Die praktische Grundschulung für Motorradfahrende muss nur noch einmal absolviert werden. Sie dauert für alle Motorradkategorien, neu auch für die Kategorie A1 und A1 45 km/h, nun immer 12 Stunden. (Art. 19 Abs. 3 VZV). Die entsprechenden Weisungen des ASTRA sollten (wie auch die Weisungen zum Verkehrskunde-Unterricht VKU) in Kürze vorliegen.

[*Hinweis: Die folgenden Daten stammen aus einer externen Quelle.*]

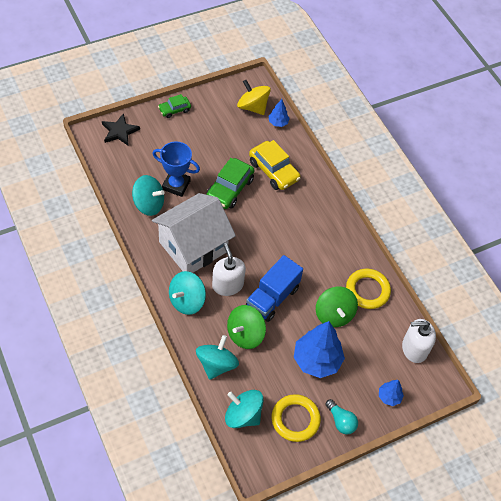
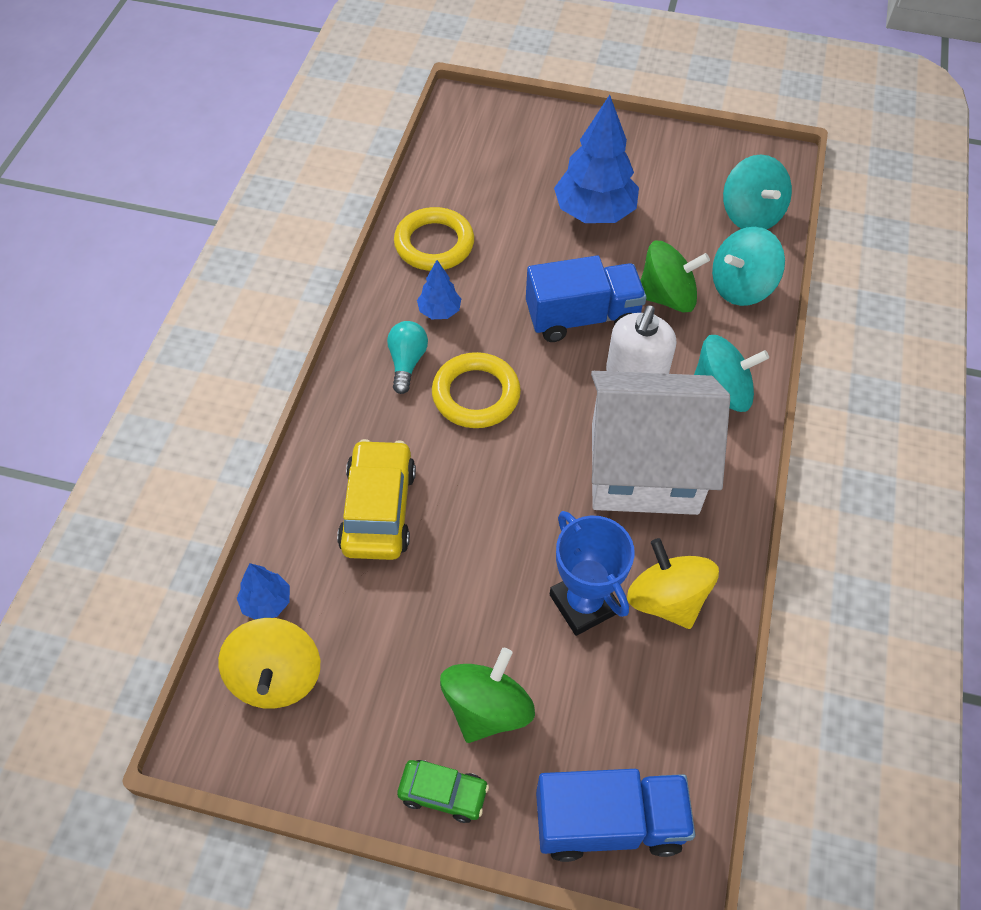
camera: 135 degrees left, 0 degrees up
black star [102,113,140,146] -> blue truck [536,769,695,862]
turquoise spinning top [132,175,165,216] -> yellow spinning top [627,538,719,629]
green car [206,158,254,209] -> none
yellow ring [272,394,321,442] -> yellow ring moved to [432,352,521,428]
green spinning top [316,287,358,327] -> green spinning top moved to [440,648,535,743]
turquoise light bulb [325,399,358,434] -> turquoise light bulb moved to [387,321,428,394]
blue tree [379,380,404,406] -> blue tree moved to [417,260,461,319]
white soap dispenser [402,319,436,363] -> none

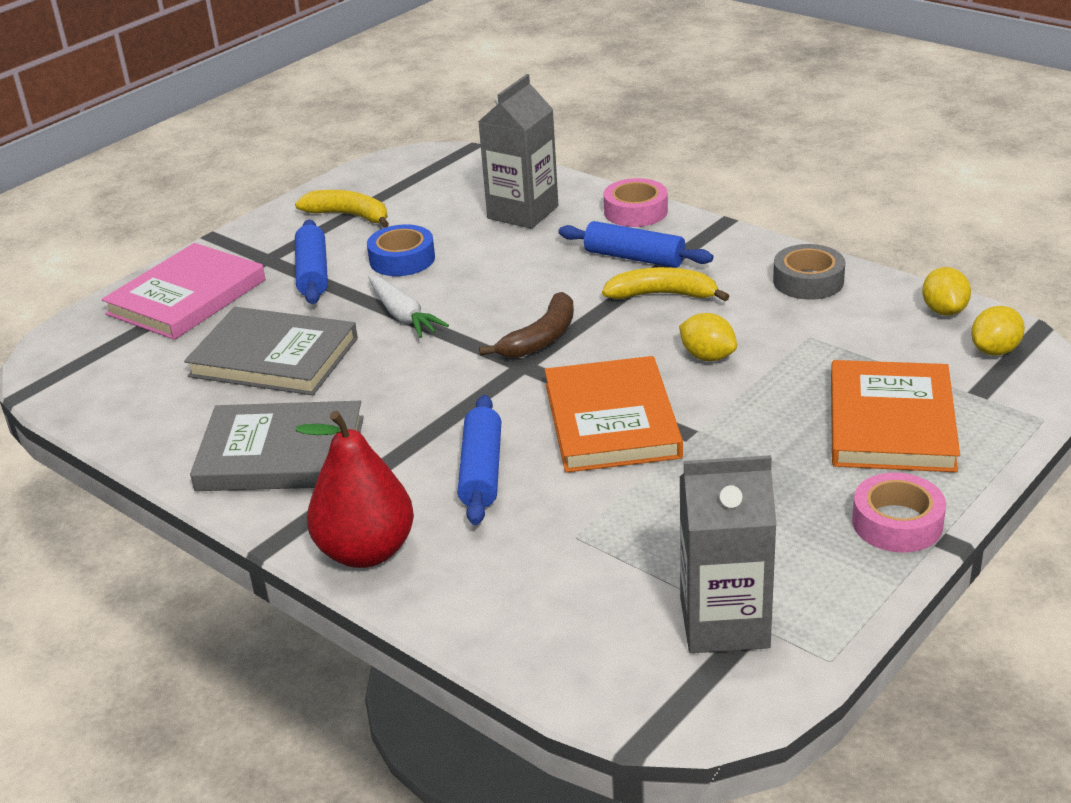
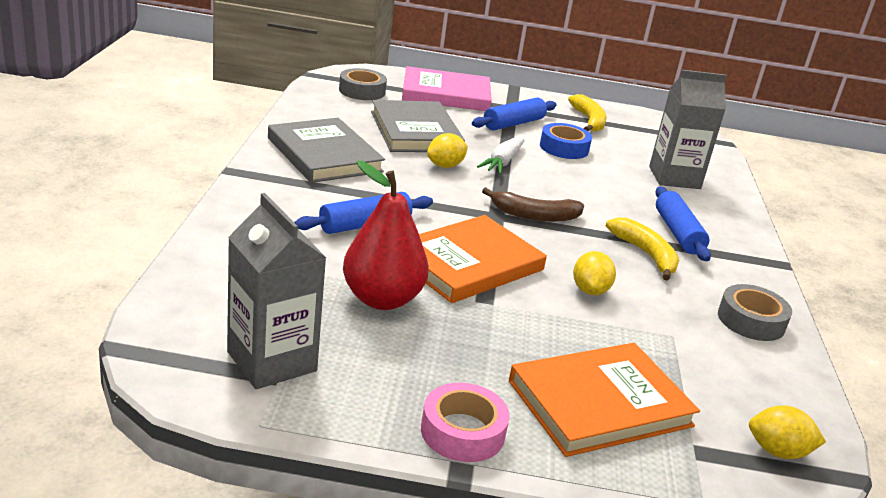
camera: 50 degrees right, 5 degrees down
red pear [296,411,414,568] -> red pear moved to [343,161,429,310]
pink tape [604,178,668,227] -> none
yellow lemon [922,267,971,316] -> yellow lemon moved to [427,133,468,168]
none -> grey tape [339,68,387,100]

Für die Kat. A beschränkt auf 35 kW und Kat. A ist zudem immer eine praktische Prüfung erforderlich (Art. 24 Abs. 3 VZV).

Die Änderungen per 1. Januar 2021 sowie die Folgen von COVID-19 haben in den letzten Wochen zu einem Anstieg der Nachfrage nach praktischer Grundschulung (PGS) für Motorradfahrende geführt. Gleichzeitig mussten die Kantone feststellen, dass die Prüfungsvorbereitungen teilweise nicht mehr gleich ernst genommen werden, was ja eigentlich Sinn und Zweck der PGS wäre. Dies hat zu einer höheren Durchfallsquote geführt.

Die höhere Durchfallsquote sowie der Ansturm auf die PGS haben Befürchtungen wach werden lassen, dass der Ansturm «altrechtlicher» Prüfungsteilnehmender trotz absolvierter PGS eventuell nicht mehr bewältigt werden kann. Der Schweiz. Fahrlehrer Verband SFV hat dieses Thema seit längerem aufgenommen und ist diesbezüglich in engem Kontakt mit den Behörden (asa, ASTRA).

Tatsache ist: Stand heute dürften bis Ende Jahr genügend Prüfungstermine zur Verfügung stehen, damit alle, welche die PGS absolviert haben, auch einen Prüfungstermin erhalten. Indessen verfügt die Vereinigung der kant. Strassenverkehrsämter (asa) über keine gesicherten Angaben, wie viele Inhaber eines gültigen Lernfahrausweises (mit PGS) in den kommenden Wochen noch dazu kommen werden.

asa und ASTRA haben dem SFV deshalb versichert, dass man eine Lösung erarbeiten will: Das ASTRA prüft eine Regelung, damit Personen, die wegen der Coronavirus-Pandemie die praktische Prüfung für die Kategorie «A beschränkt auf 35 kW» nicht absolvieren können, nicht benachteiligt werden.

Vielmehr geht es darum, jenen eine Lösung anbieten zu können, welche bereits jetzt in der «Pipeline» LFA-PGS-Prüfung sind.